Prior to my time as an analyst, I was a strategic sourcing consultant, or more specifically, an eSourcing consultant, since I always used an eSourcing tool. Before I go too far into this article, let me once again remind every Chief Procurement Officer, that if you have engaged a team of consultants to drive some sourcing projects for you, they are not doing “strategic” work if they are not using an eSourcing tool and you will be paying them again very soon for repeat work… since you are not using an eSourcing tool to capture their insights, strategies, and results. Please stop doing this.

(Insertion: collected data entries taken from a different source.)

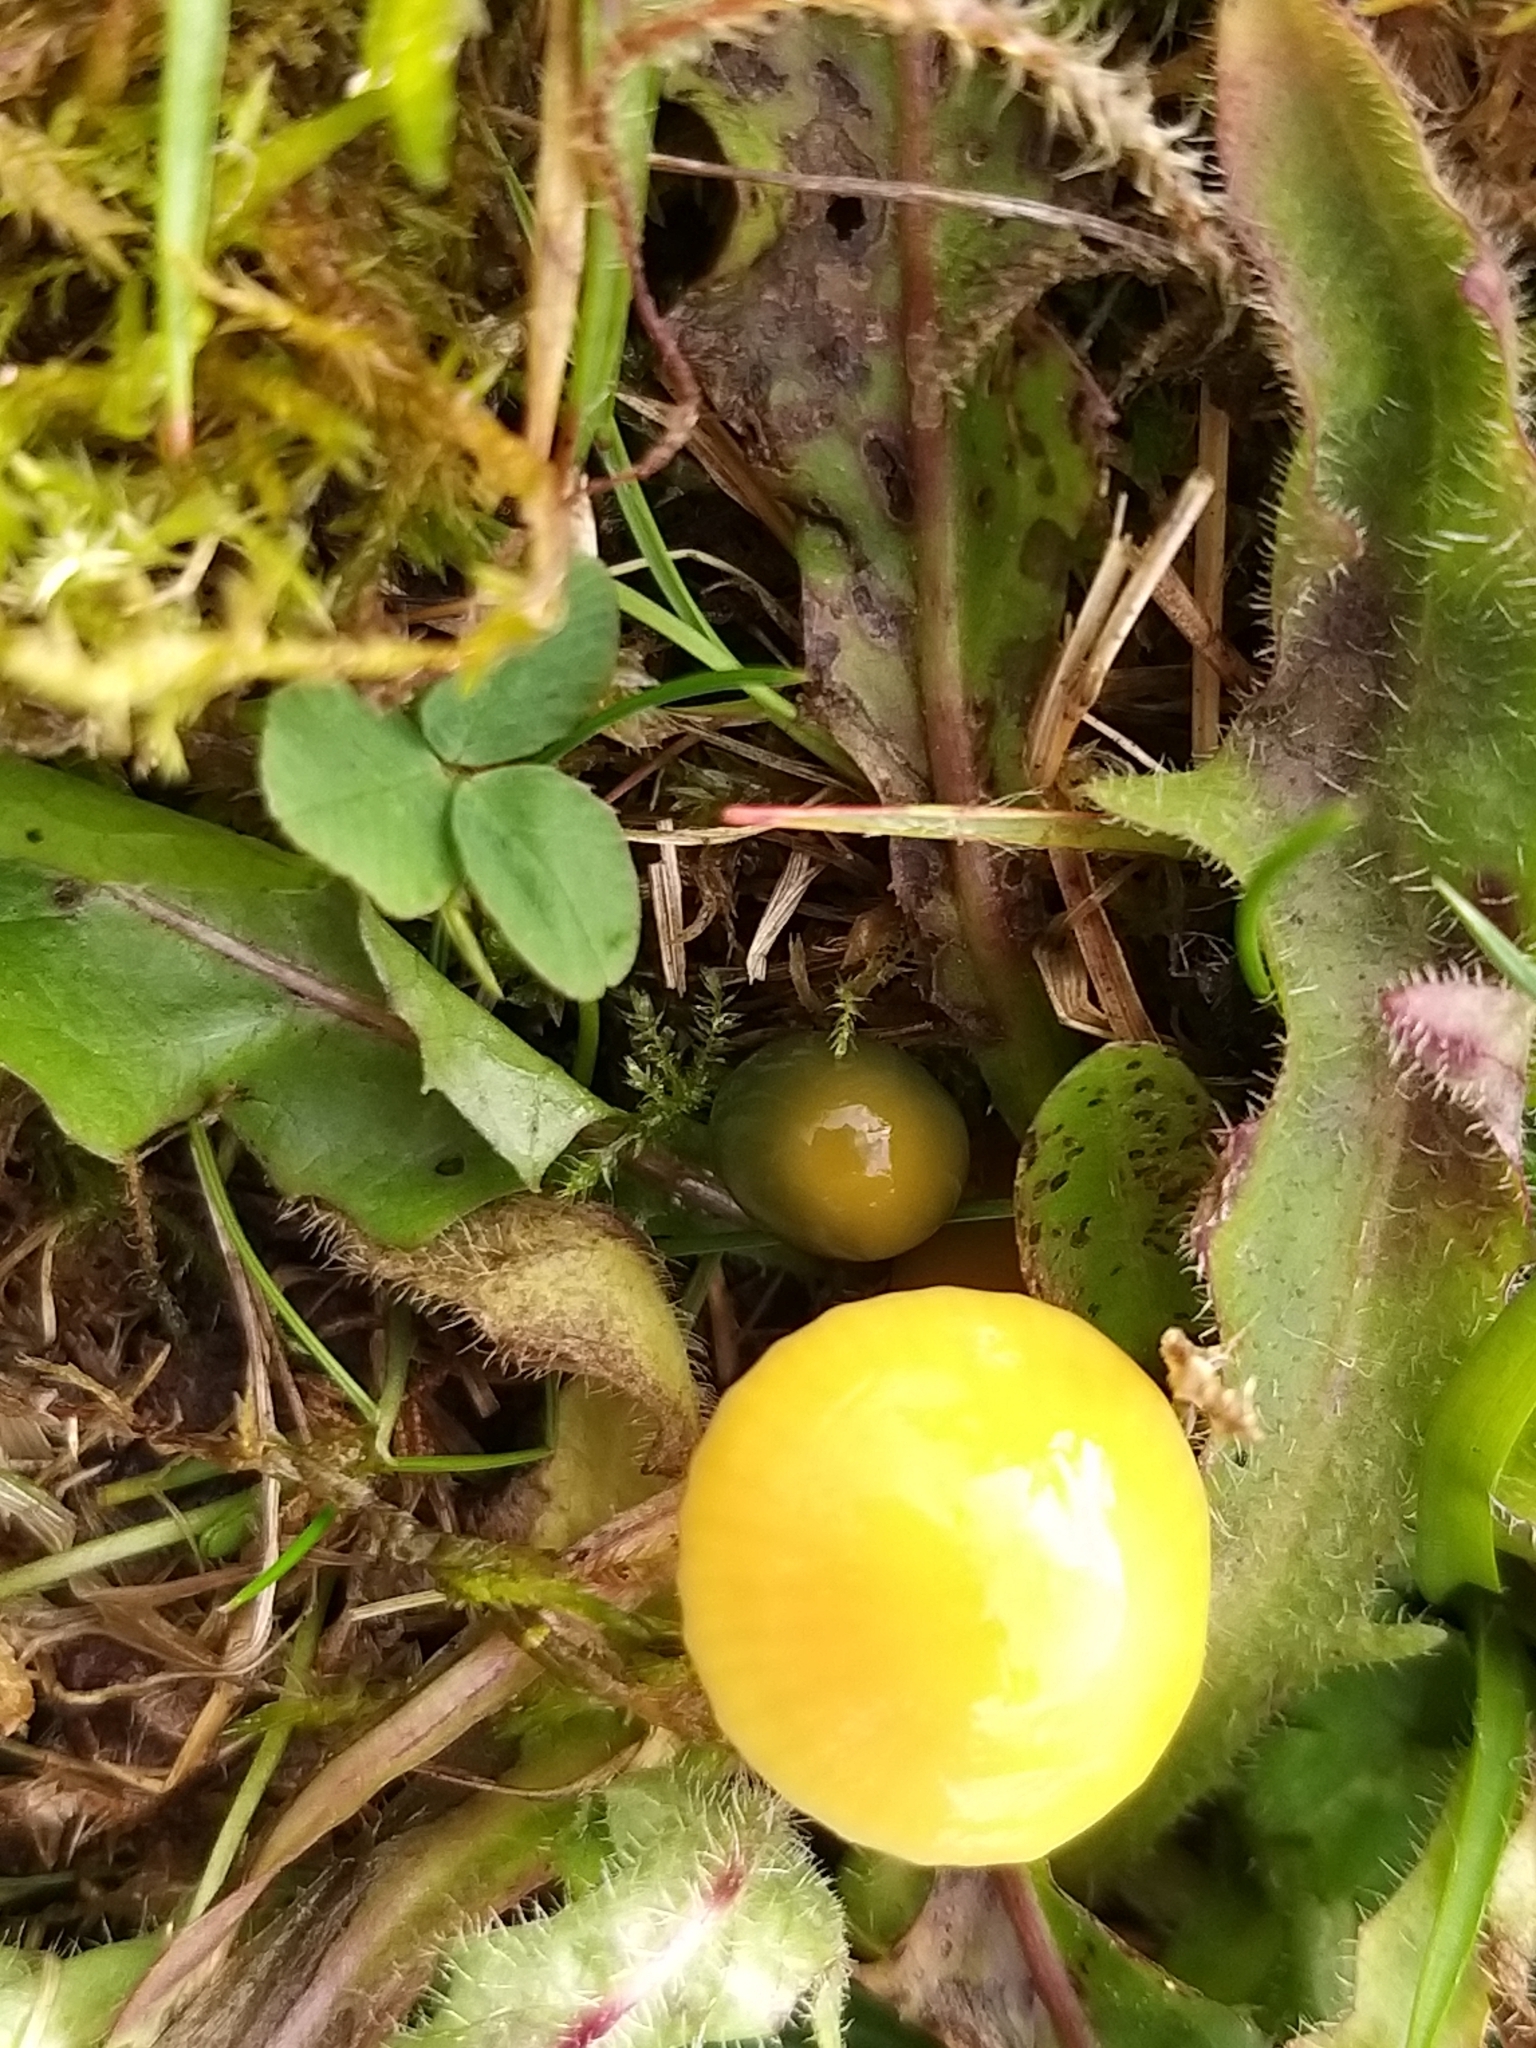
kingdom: Fungi
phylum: Basidiomycota
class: Agaricomycetes
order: Agaricales
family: Hygrophoraceae
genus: Gliophorus
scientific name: Gliophorus psittacinus
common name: Parrot wax-cap
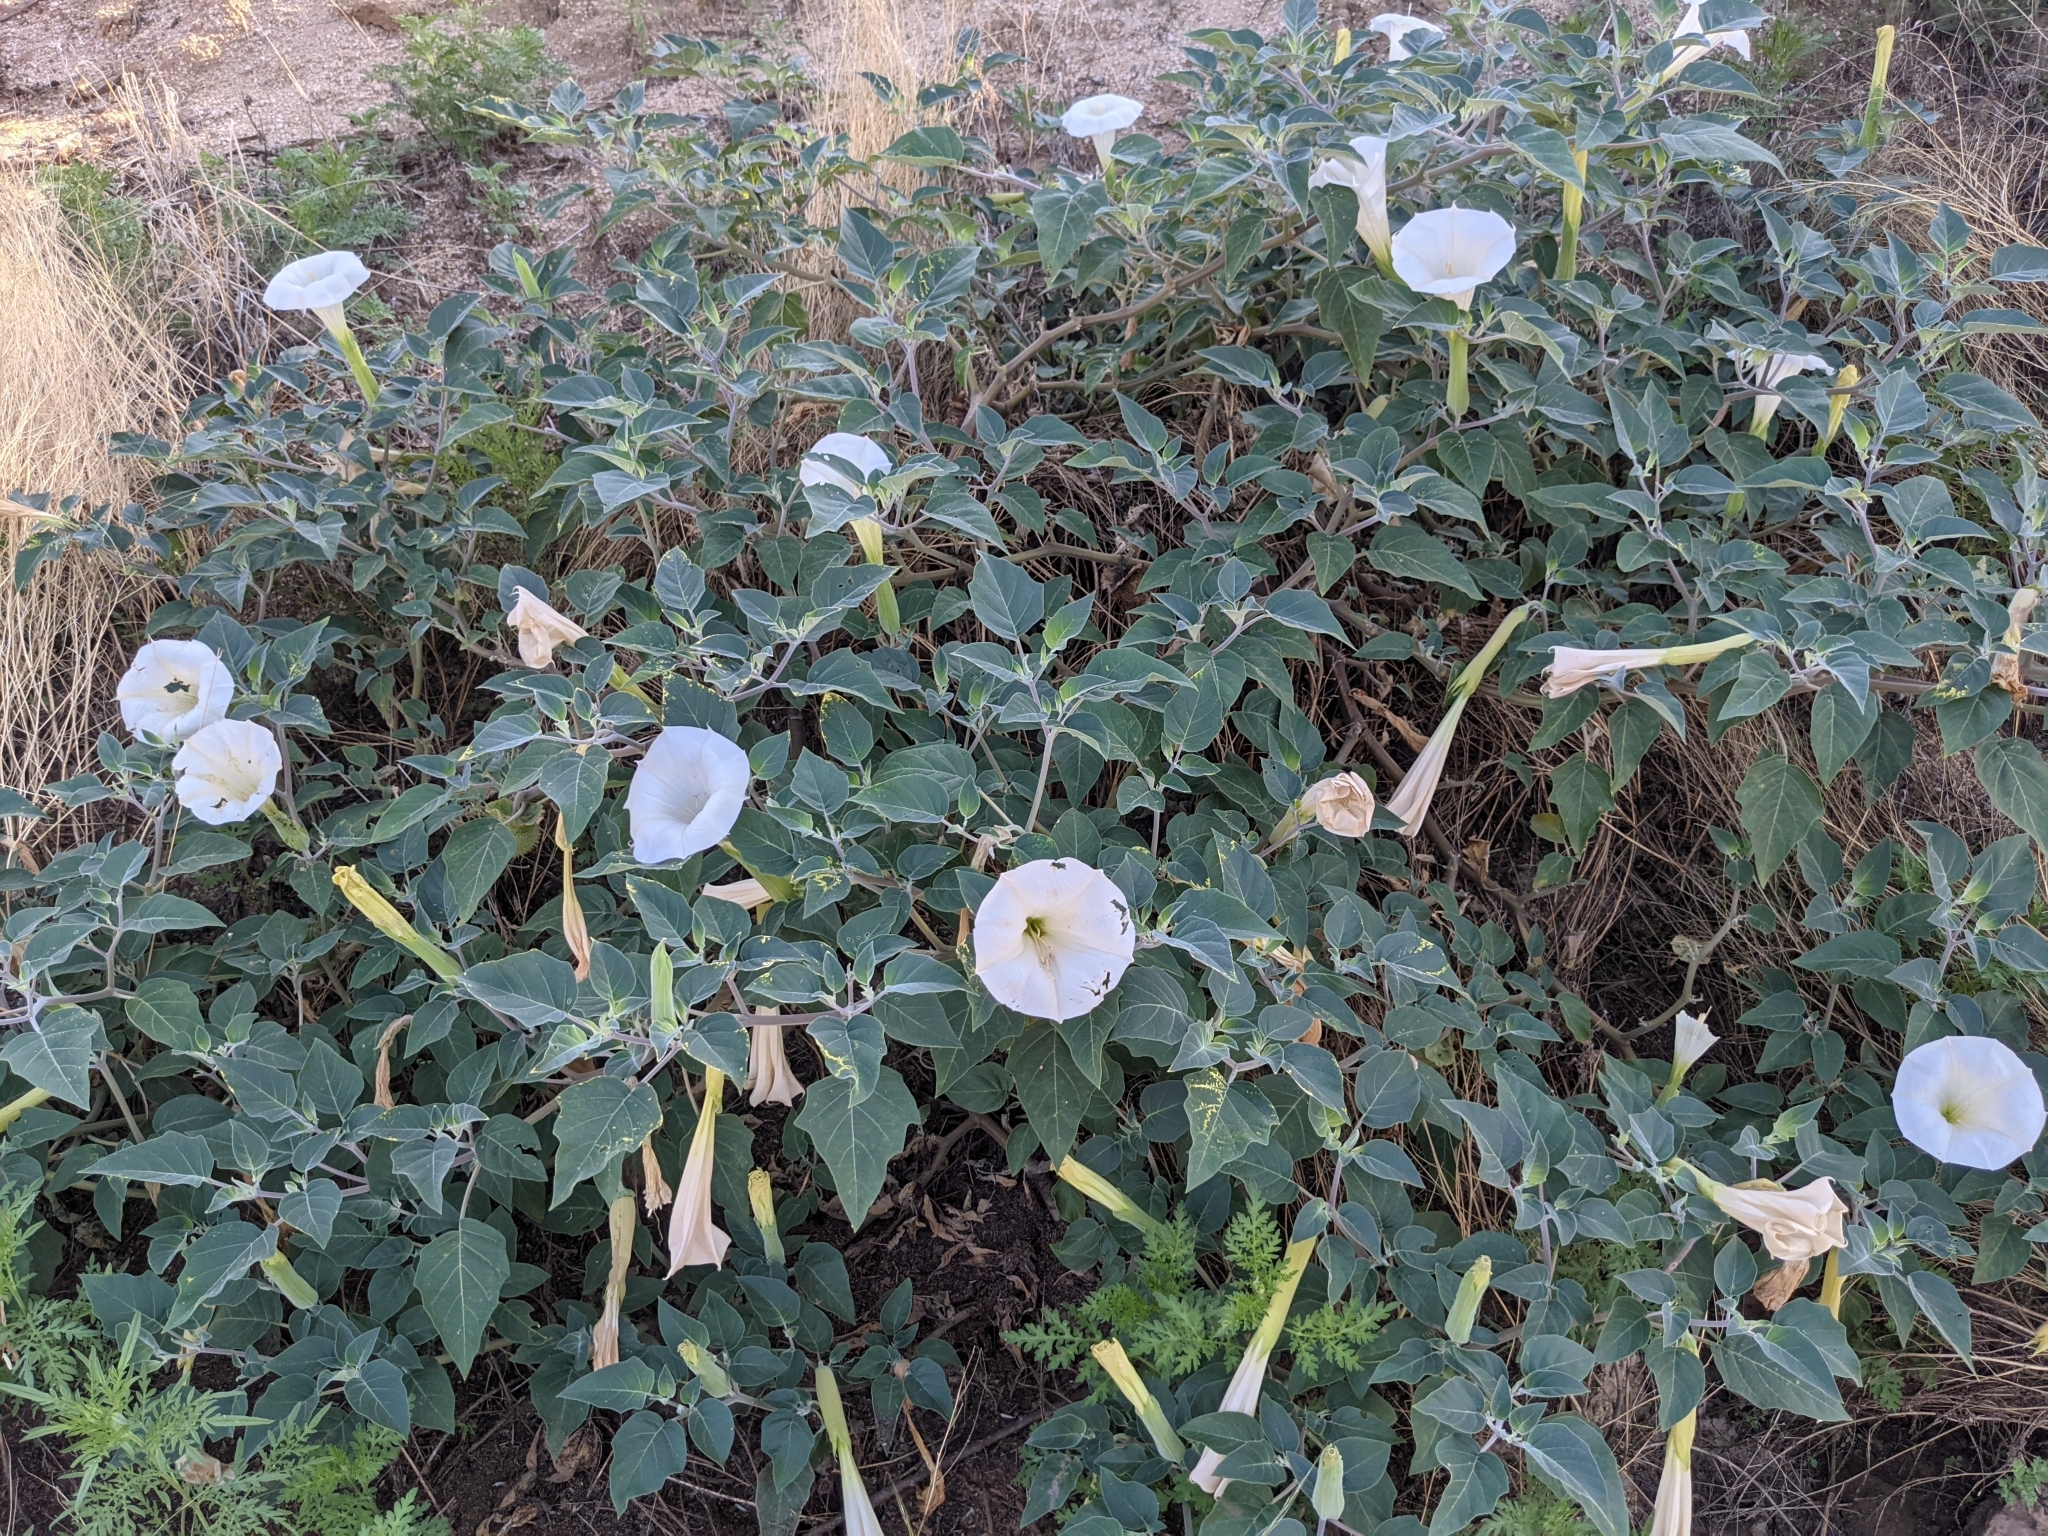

It’s been many years since I ran my last eSourcing project. But, for a few years, anyway, it (eSourcing) was a primary part of my job, so much so, that I ultimately managed more that $500 million worth of sourcing projects covering direct, indirect, and services categories. eSourcing is also how I became hooked on procurement – the exciting nature of rapid ‘deal-making’ was a shift from the very large and complex (and slow-developing) capital market transactions that I had worked on in my immediate post-MBA career.

Services Spend – A Mini Case

Many of the classic challenges faced by strategic eSourcing teams were encapsulated by a project I managed for a Mid-western-based global manufacturer (Fortune 500 company). I led a team of consultants on a project to teach a new eSourcing customer how to use the tool by managing several for them. Without looking at their spend in any detail (something that would have taken literally six months), we identified the usual ‘quick win’ categories and set about a plan to prioritize and rapidly execute the projects. One favorite category was contingent workforce which back then really meant temp labor. It was estimated to be a high dollar spend category and with plants and distribution centers located across the US, it was also an opportunity to consolidate spend.

Challenge #1 – No Contracts

This category spend was not managed by the global procurement team, so a call went out to all locations requesting copies of all existing contracts. Call received, call not answered. The only contracts available were the six in-hand at corporate HQ where the CPO was based. These six contracts accounted for a very small percentage of overall spend (Also, six!… at a single location). No contracts = no supplier names or contacts, no pricing detail, and no SLA information.

Challenge #2 – Poor Spend Data

Make that almost no spend data. The company’s adoption of eSourcing was the first supply management solution deployed, so all supplier transactions were captured in a variety of ERP systems. The primary ERP used by 30-40% of the company was able to show some level of “temp” spend, but it was not really clear how accurate the spend data was or more importantly, what the spend data was. The IT unit was able to pull a vendor master and some big, national suppliers were identified – I should note that almost none of the local suppliers were.

Challenge #3 – Spotty Supplier Relationships  

The idea was to have a conference call with all of the category owners at each site to get the name, contact, and email address of their temp labor suppliers. We received info from about half the locations. Our team then crafted an email explaining what we were doing and why and if they could be so kind as to send us the current contracts and the past three years of orders (the historical spend). Having to request this info while simultaneously explaining that the information they would be supplying would be used to craft a competitive eSourcing RFP was, as you’d imagine, not ideal, but the responses were both surprisingly fast and extraordinarily helpful.

Challenge #4 – No Buy-in

While it took much, much longer than it would have if the contracts and spend data were available, a strategic eSourcing strategy was hatched and executed. The event was a huge success and identified savings north of 20%, an amount that would pay several times over for the installation (this was pre-cloud) of an entire suite of supply management solutions. Problem was though, the procurement team wasn’t empowered to force the plants to use the newly executed contracts. The stakeholders had eventually gotten somewhat engaged when they saw the eSourcing RFP draft so their favored suppliers could be invited, but they uniformly stonewalled every discussion with the CPO to consider making any changes… Huge savings identified, small savings implemented, many lessons learned as to the value of data visibility when sourcing.